EXERCISE
Reproduce verbatim the lines of the records, starting with the line that contains "genus: Aglaonema" and continuing through the final line of the records.

TASK INPUT
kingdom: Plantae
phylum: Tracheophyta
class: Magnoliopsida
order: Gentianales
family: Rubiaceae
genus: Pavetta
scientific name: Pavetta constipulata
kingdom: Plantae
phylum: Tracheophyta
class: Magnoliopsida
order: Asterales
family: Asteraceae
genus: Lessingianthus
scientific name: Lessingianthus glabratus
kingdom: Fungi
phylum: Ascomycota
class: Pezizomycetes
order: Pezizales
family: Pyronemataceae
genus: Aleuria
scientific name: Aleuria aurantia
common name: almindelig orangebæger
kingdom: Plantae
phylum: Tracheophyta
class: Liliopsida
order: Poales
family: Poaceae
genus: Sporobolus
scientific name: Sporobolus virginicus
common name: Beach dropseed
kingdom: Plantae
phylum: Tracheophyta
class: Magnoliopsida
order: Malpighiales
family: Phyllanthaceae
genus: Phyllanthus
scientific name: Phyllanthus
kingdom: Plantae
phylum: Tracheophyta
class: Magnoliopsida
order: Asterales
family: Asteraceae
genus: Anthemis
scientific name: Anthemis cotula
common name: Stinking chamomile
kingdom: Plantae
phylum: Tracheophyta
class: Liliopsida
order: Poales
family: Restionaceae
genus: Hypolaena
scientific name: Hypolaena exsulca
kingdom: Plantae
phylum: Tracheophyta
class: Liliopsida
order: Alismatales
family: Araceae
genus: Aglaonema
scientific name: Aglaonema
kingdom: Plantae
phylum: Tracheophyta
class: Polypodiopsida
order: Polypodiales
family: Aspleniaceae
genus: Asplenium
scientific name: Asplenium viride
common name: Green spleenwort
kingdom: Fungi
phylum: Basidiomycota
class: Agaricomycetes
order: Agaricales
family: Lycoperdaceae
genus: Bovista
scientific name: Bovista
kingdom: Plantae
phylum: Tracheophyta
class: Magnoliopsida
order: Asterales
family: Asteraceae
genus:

TASK OUTPUT
genus: Aglaonema
scientific name: Aglaonema
kingdom: Plantae
phylum: Tracheophyta
class: Polypodiopsida
order: Polypodiales
family: Aspleniaceae
genus: Asplenium
scientific name: Asplenium viride
common name: Green spleenwort
kingdom: Fungi
phylum: Basidiomycota
class: Agaricomycetes
order: Agaricales
family: Lycoperdaceae
genus: Bovista
scientific name: Bovista
kingdom: Plantae
phylum: Tracheophyta
class: Magnoliopsida
order: Asterales
family: Asteraceae
genus:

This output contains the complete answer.